One other thing Lande, Bischoff and Liskiewitz talk about is Winston's desire to continue playing baseball. That is a real concern: you can't concentrate on being an NFL quarterback and playing baseball at the same time. Obviously his intentions can change and we don't know whether he wants to play professional baseball, but if he does -- that's a real issue for the NFL at the quarterback position. That's a position that requires year-round dedication.
And a bit on Mariota
This wouldn't be a quarterback story if we didn't talk about Marcus Mariota a little, too. Which is what Russ Lande did as well.
"I think when you look at Mariota you see a big kid, with a cannon for an arm," Lande said. "I think his mechanics are not very good.

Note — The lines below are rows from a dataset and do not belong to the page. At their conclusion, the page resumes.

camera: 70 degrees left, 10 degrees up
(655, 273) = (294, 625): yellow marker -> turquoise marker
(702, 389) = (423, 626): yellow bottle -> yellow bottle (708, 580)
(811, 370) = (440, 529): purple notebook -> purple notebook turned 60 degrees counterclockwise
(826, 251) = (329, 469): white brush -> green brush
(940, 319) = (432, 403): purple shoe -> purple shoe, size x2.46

I don't think he really has a grasp for what he's gonna have to do in the NFL because he's not had had to do it in that offense. He's had to make very few plays in college that will translate to the NFL, in terms of dropping back, putting the foot in the ground and getting rid of the ball on quick slants, on digs, on deep outs.
"And all of this being said, he charted out as the most accurate quarterback I've ever charted using a weighted accuracy system. He charts out tremendously well, he rarely throws the ball into a bad spot. But I'm just petrified of him, because just watching that game when they won against Florida State, he does not look like a comfortable pocket passer. He looks most comfortable when he's on the move outside the pocket, and not a lot of those guys if any have ever succeeded in the NFL."
"I'm very scared of Mariota, I'd love to get a chance to sit down with this kid and get a feel for him. I have a feeling he's going to be the first pick in the draft. I would not take him that high. I really think this kid has a lot of traits of a guy who's gonna fail in the NFL."
Speculation, forever and ever
Ultimately, the draft is an inexact science and we can't say anything with certainty. Winston could turn into Peyton Manning down the road, or he may be Jay Cutler and throw interception after interception because of shoddy decision making. Marcus Mariota could be a dominant player if he adjusts to the NFL, or he could turn into yet another bust -- because that's simply what half of the top drafted players do. No one knows ahead of time with certainty whether a player will bust, or succeed.